Exercise details> Using the records below, output the stretch that opens with the line containing "ring mcp: (1191, 1145)" and closes with the line containing "thumb ip: (657, 1201)", exactly and including both lines, with nothing more.

Data provided>
• • • • • • •

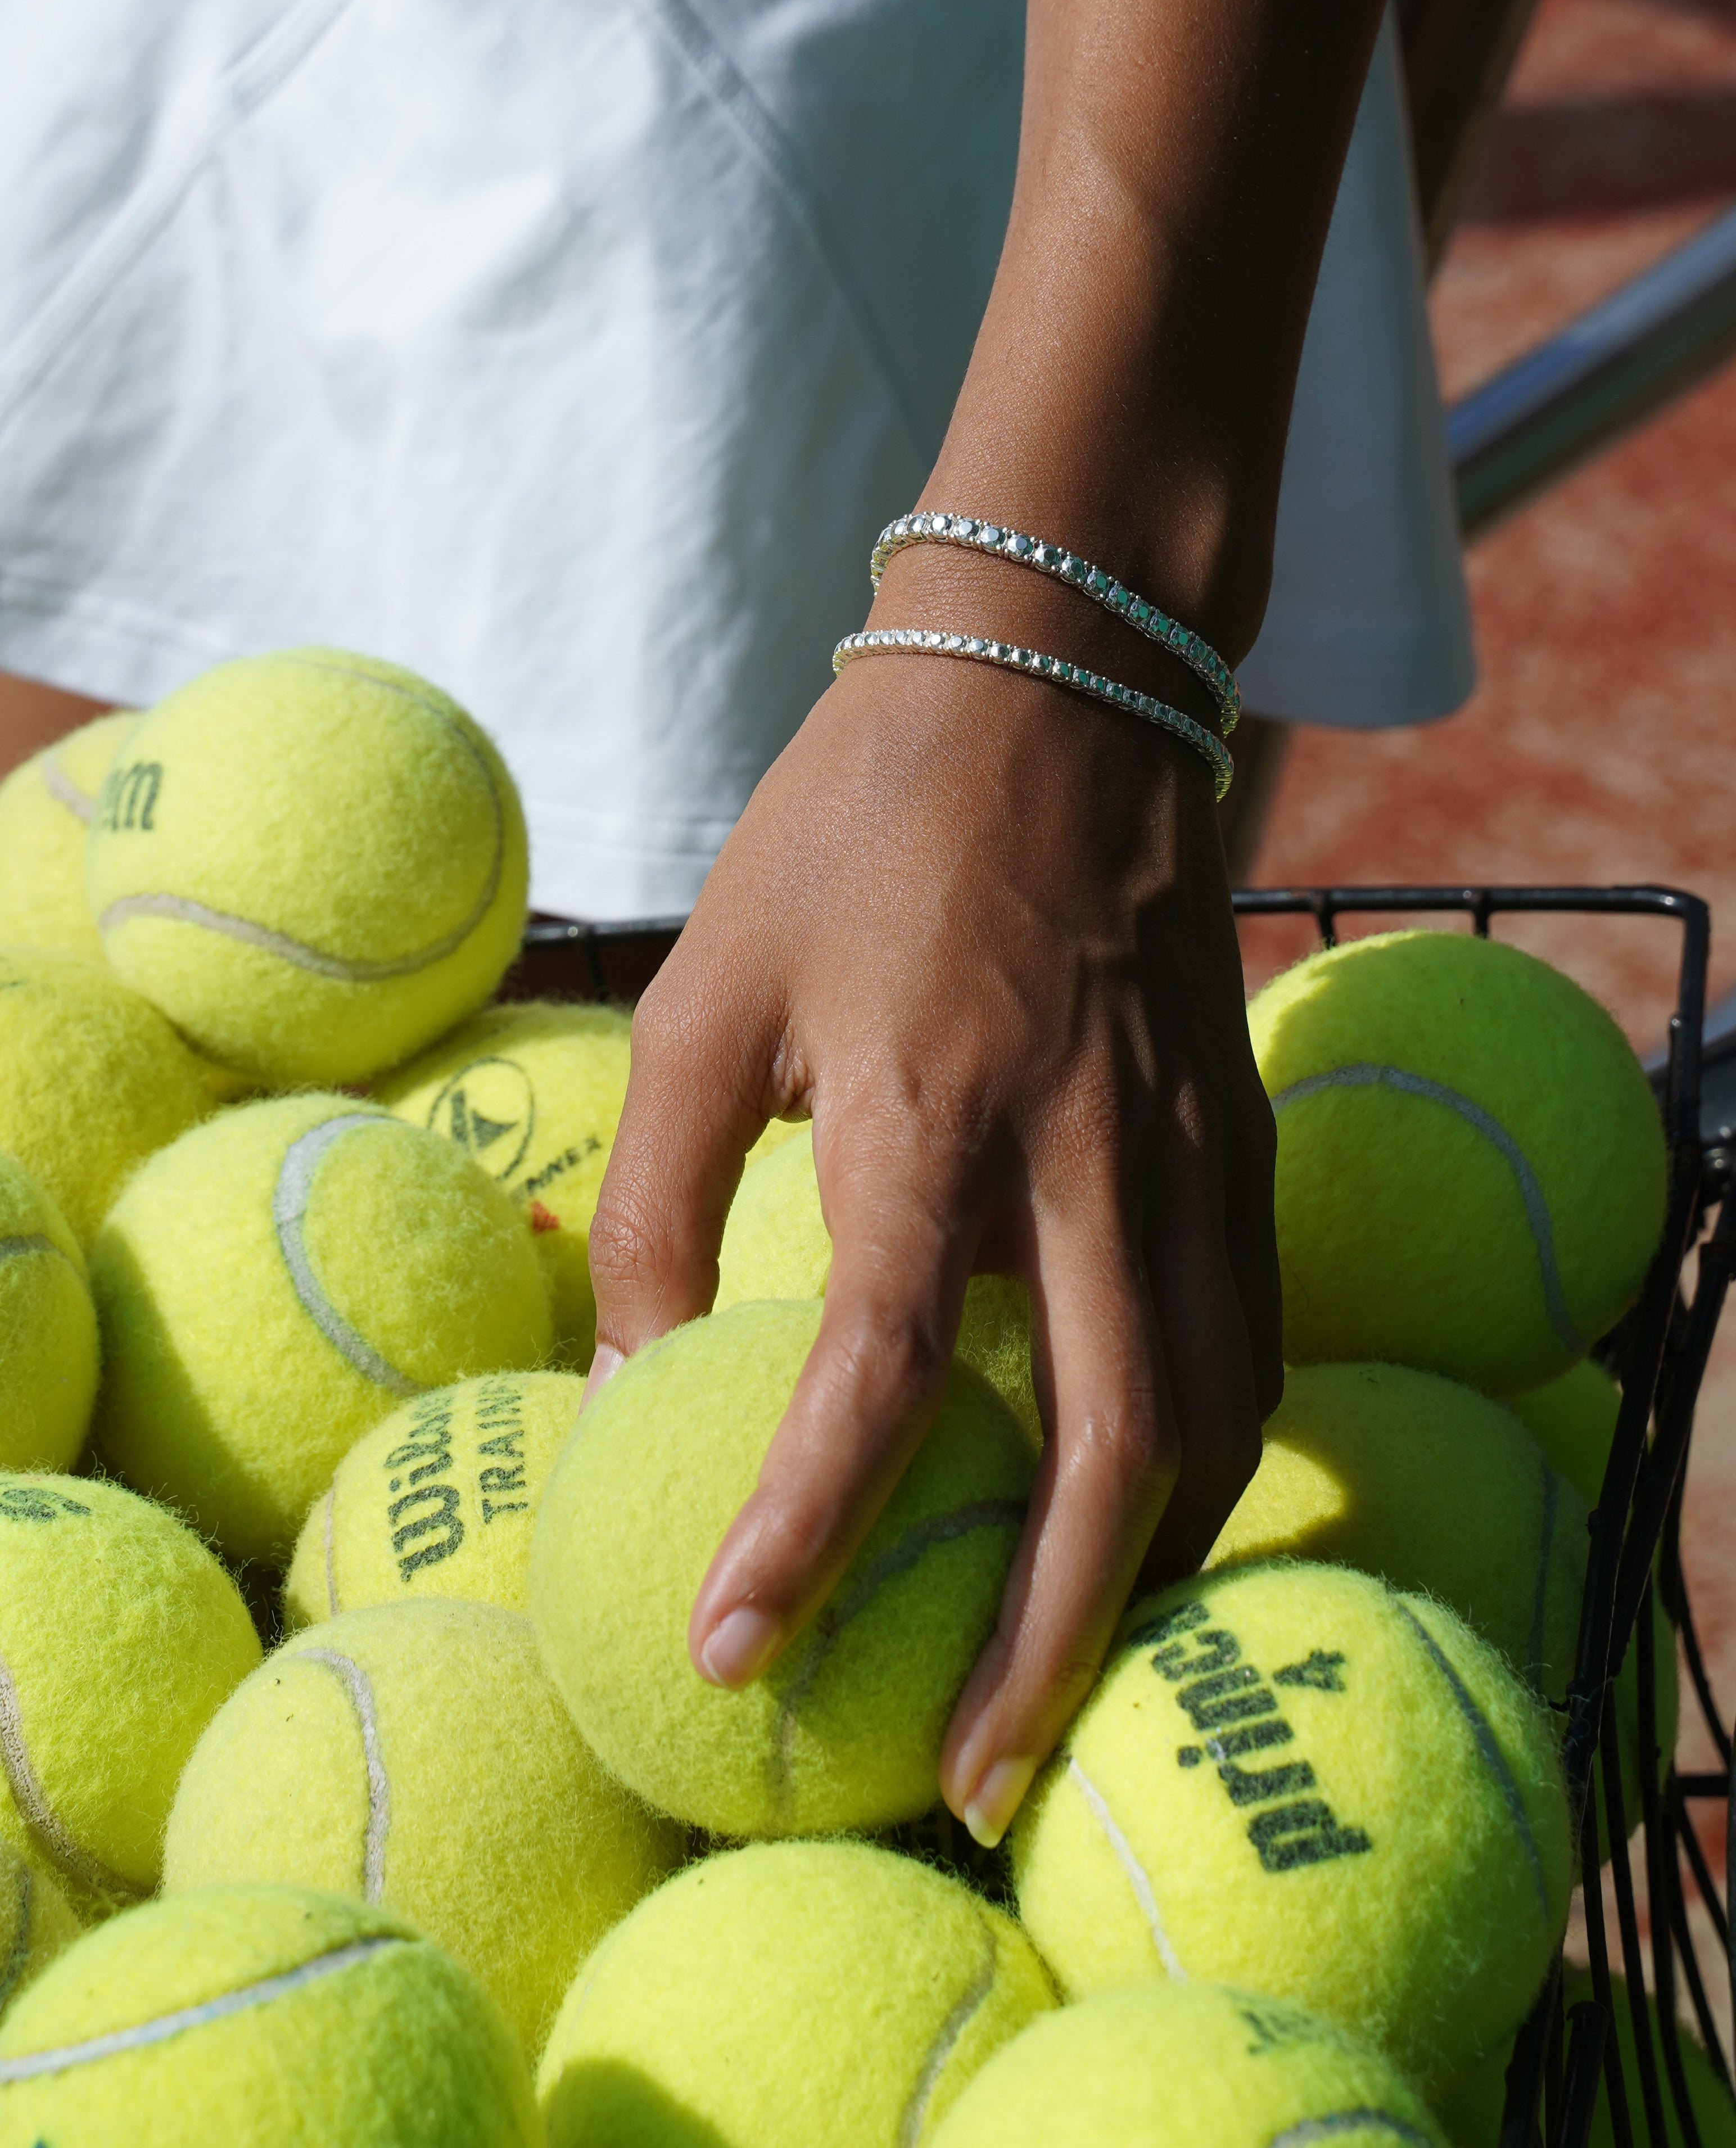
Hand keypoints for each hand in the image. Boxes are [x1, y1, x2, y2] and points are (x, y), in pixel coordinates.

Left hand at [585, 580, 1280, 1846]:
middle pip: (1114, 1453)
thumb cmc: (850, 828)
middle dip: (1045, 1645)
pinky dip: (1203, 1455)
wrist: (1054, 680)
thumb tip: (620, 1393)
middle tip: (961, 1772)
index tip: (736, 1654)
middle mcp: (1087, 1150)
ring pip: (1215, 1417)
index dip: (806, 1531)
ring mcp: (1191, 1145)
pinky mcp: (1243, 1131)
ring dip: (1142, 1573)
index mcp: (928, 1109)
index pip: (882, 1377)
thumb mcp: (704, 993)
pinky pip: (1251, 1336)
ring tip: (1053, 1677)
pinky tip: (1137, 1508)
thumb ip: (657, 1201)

• • • • • • •

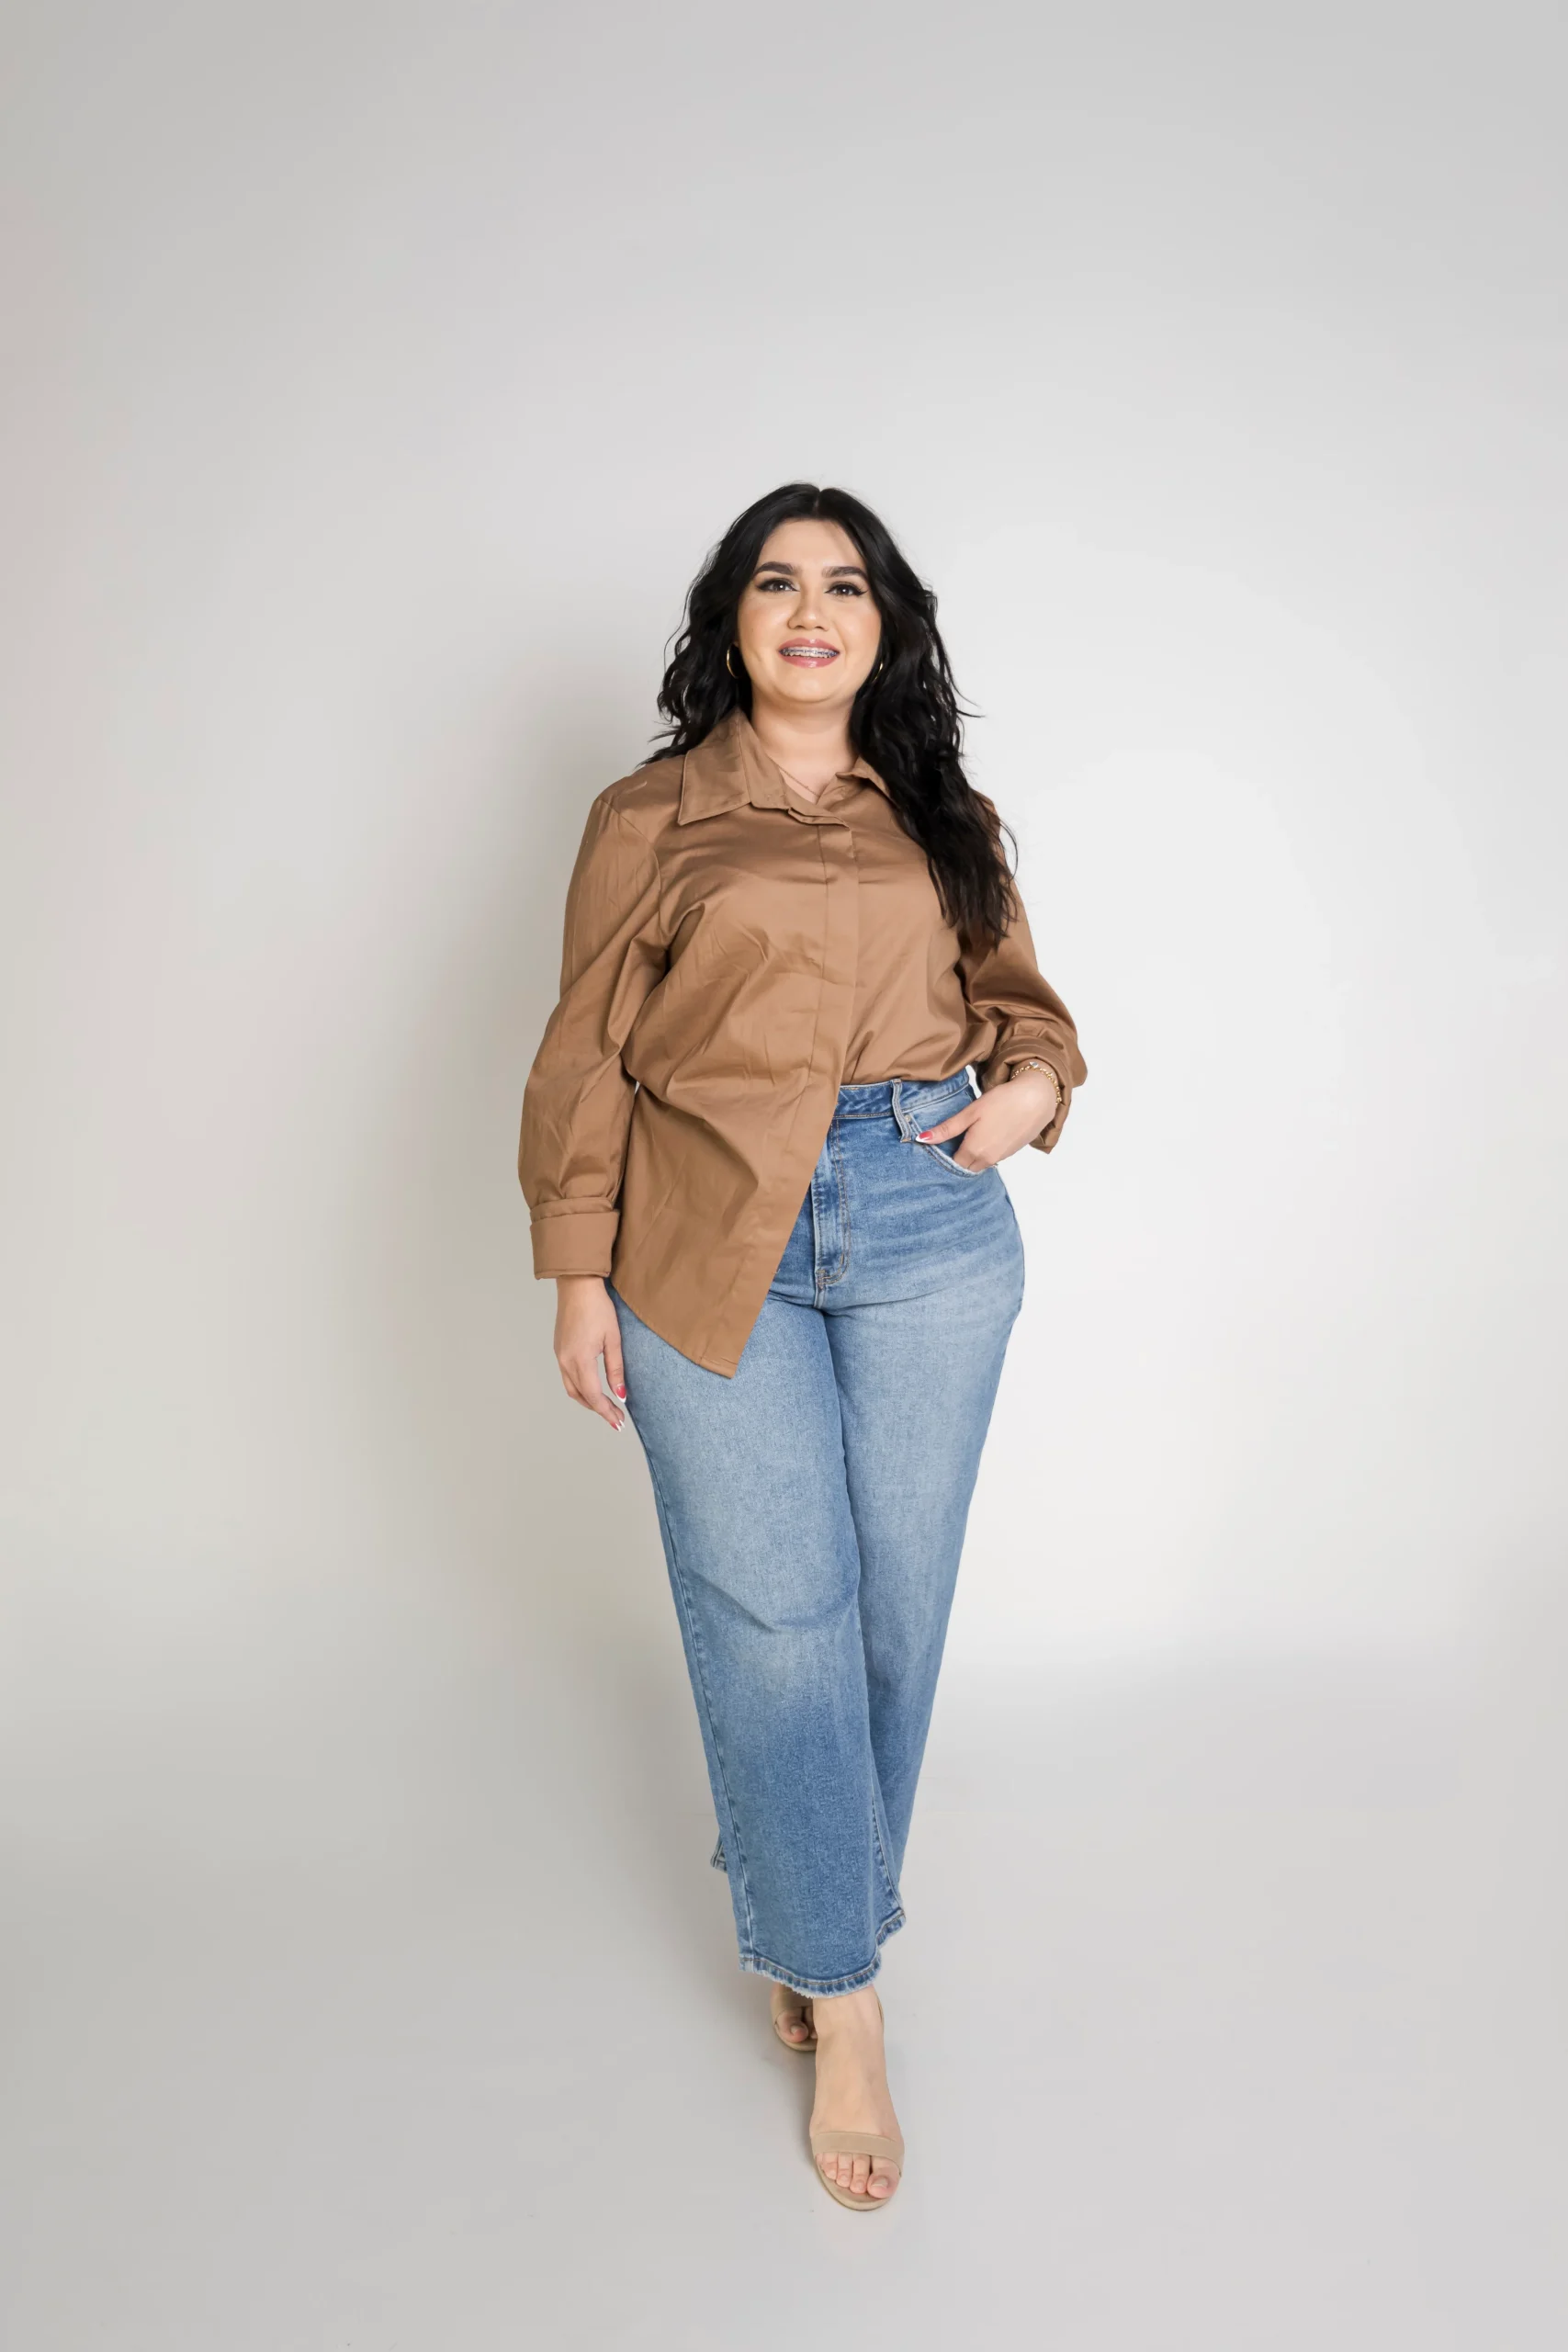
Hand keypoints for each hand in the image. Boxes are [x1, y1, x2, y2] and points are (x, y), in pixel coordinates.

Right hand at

• • • • • • •

Exercise result>
ring mcp: (1191, 1145)
pinky mcp: (1243, 1131)
ring dip: (1142, 1573)
index mcp: (928, 1109)
index pip: (882, 1377)
thumb mcp: (704, 993)
pinky pip: (1251, 1336)
ring tip: (1053, 1677)
pinky tip: (1137, 1508)
thumb ip: (657, 1201)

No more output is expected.